**Task to carry out**
What is needed here is an exact transcription of the entries that follow.

(Supplied material)

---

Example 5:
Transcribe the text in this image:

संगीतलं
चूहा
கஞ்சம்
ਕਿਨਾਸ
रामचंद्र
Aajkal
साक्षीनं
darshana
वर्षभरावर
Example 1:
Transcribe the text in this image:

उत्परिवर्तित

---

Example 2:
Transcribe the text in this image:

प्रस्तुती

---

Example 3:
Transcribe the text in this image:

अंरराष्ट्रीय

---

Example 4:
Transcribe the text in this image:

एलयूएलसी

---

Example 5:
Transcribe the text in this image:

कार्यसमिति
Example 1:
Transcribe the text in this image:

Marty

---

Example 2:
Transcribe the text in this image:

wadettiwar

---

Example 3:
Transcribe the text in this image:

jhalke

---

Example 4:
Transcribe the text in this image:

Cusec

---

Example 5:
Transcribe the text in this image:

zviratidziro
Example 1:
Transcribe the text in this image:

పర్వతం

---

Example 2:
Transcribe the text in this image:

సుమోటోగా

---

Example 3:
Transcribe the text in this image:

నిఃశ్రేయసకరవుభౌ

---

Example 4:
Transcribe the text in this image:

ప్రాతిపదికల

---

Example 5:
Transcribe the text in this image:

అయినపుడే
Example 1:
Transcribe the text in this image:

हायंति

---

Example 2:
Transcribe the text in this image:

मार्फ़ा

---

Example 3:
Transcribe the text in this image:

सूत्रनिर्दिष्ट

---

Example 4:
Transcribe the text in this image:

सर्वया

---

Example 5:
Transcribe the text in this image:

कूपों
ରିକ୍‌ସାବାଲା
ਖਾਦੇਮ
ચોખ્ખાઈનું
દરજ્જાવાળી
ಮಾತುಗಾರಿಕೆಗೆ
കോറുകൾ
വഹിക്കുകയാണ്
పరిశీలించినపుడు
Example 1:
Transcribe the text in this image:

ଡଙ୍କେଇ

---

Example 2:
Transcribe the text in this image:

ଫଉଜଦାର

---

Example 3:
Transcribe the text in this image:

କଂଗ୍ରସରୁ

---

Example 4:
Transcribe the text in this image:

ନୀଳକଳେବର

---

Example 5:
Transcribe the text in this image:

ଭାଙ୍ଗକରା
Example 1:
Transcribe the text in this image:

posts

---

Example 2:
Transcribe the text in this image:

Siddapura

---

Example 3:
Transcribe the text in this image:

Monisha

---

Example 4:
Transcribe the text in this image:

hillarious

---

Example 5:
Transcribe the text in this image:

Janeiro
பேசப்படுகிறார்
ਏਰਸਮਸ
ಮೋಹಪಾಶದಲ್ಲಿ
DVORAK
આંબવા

(End Supplied material)

**Reply to the exercise**
---

Example 5:
Transcribe the text in this image:

संगीतलं
चूहा
கஞ்சம்
ਕਿਨਾਸ
रामचंद्र
Aajkal
साक्षीनं
darshana
वर्षभरावर
Example 1:
Transcribe the text in this image:

उत्परिवर्तित

---

Example 2:
Transcribe the text in this image:

प्रस्तुती

---

Example 3:
Transcribe the text in this image:

अंरराष्ट्रीय

---

Example 4:
Transcribe the text in this image:

एलयूएलसी

---

Example 5:
Transcribe the text in this image:

कार्यसमिति
Example 1:
Transcribe the text in this image:

Marty

---

Example 2:
Transcribe the text in this image:

wadettiwar

---

Example 3:
Transcribe the text in this image:

jhalke

---

Example 4:
Transcribe the text in this image:

Cusec

---

Example 5:
Transcribe the text in this image:

zviratidziro
Example 1:
Transcribe the text in this image:

పర్వతం

---

Example 2:
Transcribe the text in this image:

సుమోటోగా

---

Example 3:
Transcribe the text in this image:

నిఃశ్రేయసకరవుభౌ

---

Example 4:
Transcribe the text in this image:

ప్రాతిపదికల

---

Example 5:
Transcribe the text in this image:

అయినపుడే
Example 1:
Transcribe the text in this image:

हायंति

---

Example 2:
Transcribe the text in this image:

मार्फ़ा

---

Example 3:
Transcribe the text in this image:

सूत्रनिर्दिष्ट

---

Example 4:
Transcribe the text in this image:

सर्वया

---

Example 5:
Transcribe the text in this image:

कूपों
ରିକ୍‌ସାବାଲା
ਖਾਦੇਮ
ચોખ્ખાઈનું
દરજ્જાવાળી
ಮಾತುಗಾರಿಕೆಗೆ
കോറുകൾ
വഹിക്കുകയാണ്
పరిశీలించినపుడు
Example 1:
Transcribe the text in this image:

ଡଙ୍କେଇ

---

Example 2:
Transcribe the text in this image:

ଫଉଜଦାର

---

Example 3:
Transcribe the text in this image:

କଂଗ୍ରସରୁ

---

Example 4:
Transcribe the text in this image:

ନୀଳକଳେବର

---

Example 5:
Transcribe the text in this image:

ଭାଙ୍ଗକରା
Example 1:
Transcribe the text in this image:

posts

---

Example 2:
Transcribe the text in this image:

Siddapura

---

Example 3:
Transcribe the text in this image:

Monisha

---

Example 4:
Transcribe the text in this image:

hillarious

---

Example 5:
Transcribe the text in this image:

Janeiro
பேசப்படுகிறார்
ਏਰਸਮਸ
ಮೋಹಪಾಶದಲ್ಲಿ
DVORAK
આંબવા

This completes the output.